Hong Kong has many highly compelling attributes that would outweigh an increase in complexity, provided that the changes to the complexity drivers did not impinge on these commercial drivers.
For example, Hong Kong only imposes three direct taxes: profits tax, salary tax and property tax. There is no sales tax/VAT, capital gains tax or withholding tax on dividends and interest. This simple tax system is one of the big attractions of Hong Kong’s business environment for foreign investors.
What makes China’s system so complex?
Chan: China is relatively complex for a host of reasons including: accounting on a cash basis, language, licenced software requirements, and operating licences needed to establish trade as an international company, just to name a few.
And compared to Hong Kong, China has a much more complex tax system, as there is tax imposed on transactions (VAT, consumption tax and business tax), tax on specific objectives (land appreciation tax), as well as tax on resources and property.

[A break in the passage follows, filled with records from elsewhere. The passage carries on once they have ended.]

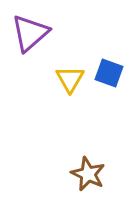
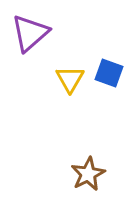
brown star: rotated 20 degrees clockwise
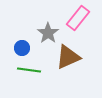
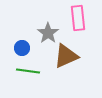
pink rectangle: rotated 45 degrees counterclockwise
brown triangle: moved 2 px left, 1 px up
green line: moved 1 px left, 1 px down
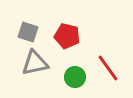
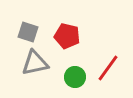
red line: rotated 72 degrees clockwise
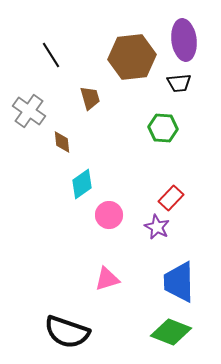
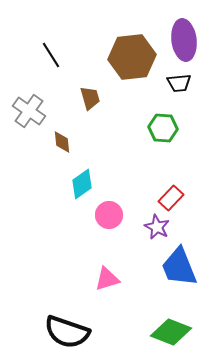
blue trapezoid: moved 15 px up; rotated 21 degrees counterclockwise
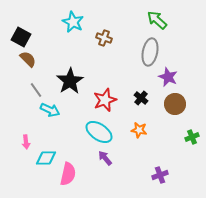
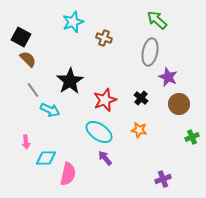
cyan star: rotated 25 degrees clockwise
gray line: moved 3 px left
brown circle: moved 4 px right
purple cross: moved 3 px right, 4 px down
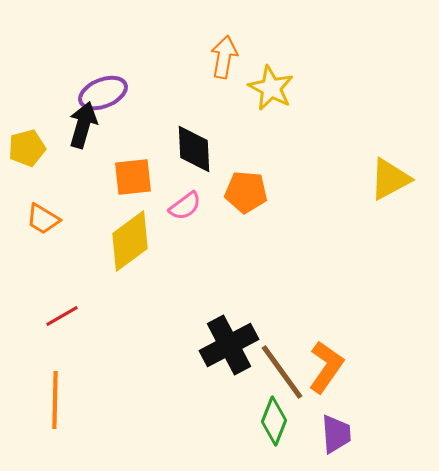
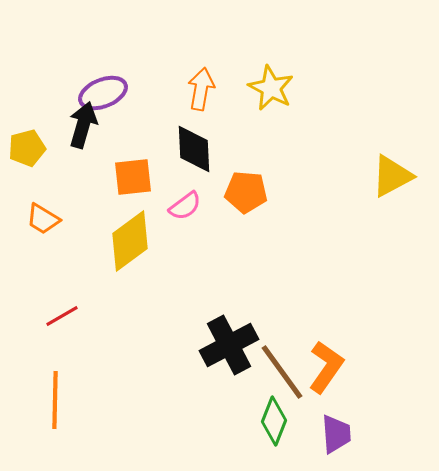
orange arrow: moved 23 px left, 32 px down
yellow triangle: moved 2 px right, 3 px up
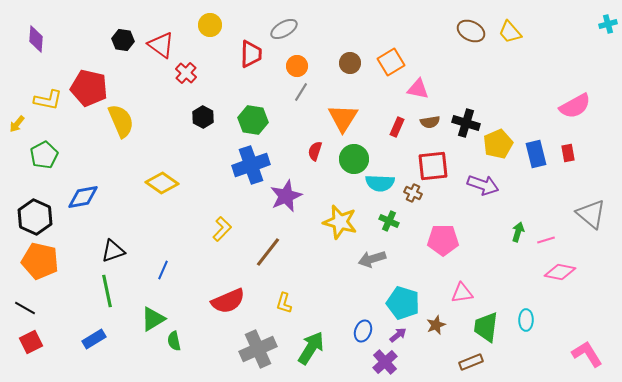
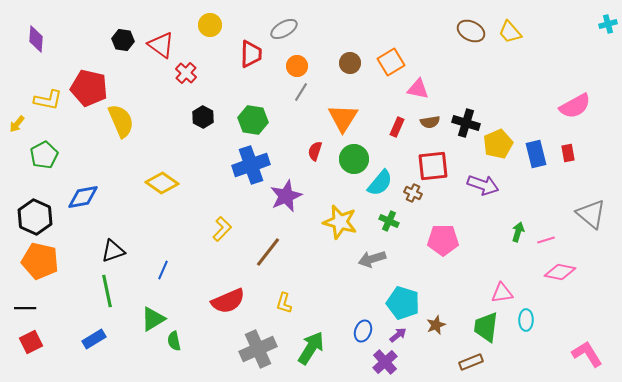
cyan semicircle at (380, 183): rotated 52 degrees counterclockwise
pink triangle at (462, 293): moved 40 px right
black line at (25, 308): rotated 30 degrees counterclockwise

China has its own standards which may be difficult for foreign investors to understand. Accrual basis accounting is adapted under the PRCGAAP; however most Chinese accountants apply cash basis due to the VAT system.
The administrative approach in China differs among cities, and this often confuses companies with operations in multiple locations. Due to China’s licensed software requirements, additional investment needs to be factored in for accounting software customization.
How difficult is it to do cross-border businesses between China and Hong Kong, given very different compliance systems?
Chu: Between China and Hong Kong, it is not hard to do cross-border business. China has one of the highest GDP growth rates in Asia-Pacific, supported by fast rises in industrial output, retail sales, fixed assets and property investments.
Hong Kong benefits from its proximity to China, especially from the developing Hong Kong-Zhuhai-Macao Bridge, which provides links between Hong Kong, Zhuhai City and Macao. The double tax treaty between China and Hong Kong also enhances cross-border transactions by providing preferential tax rates on certain types of income.
Are we seeing a global trend of convergence in accounting and tax compliance?
Reynolds: We have seen the desire for convergence in accounting and tax for a number of years with IFRS and with the OCED BEPS program. Certainly, corporate tax transparency is a key agenda item; however, changes take a long time to enact and require the domestic political will to enforce the recommendations.
Despite a global framework, it is still left to individual jurisdictions and countries to decide how to comply – which leaves room for differences in interpretation and methodology of compliance. It is a balance between change and disruption to the current practice against the need for governmental revenue collection and the long-term benefits.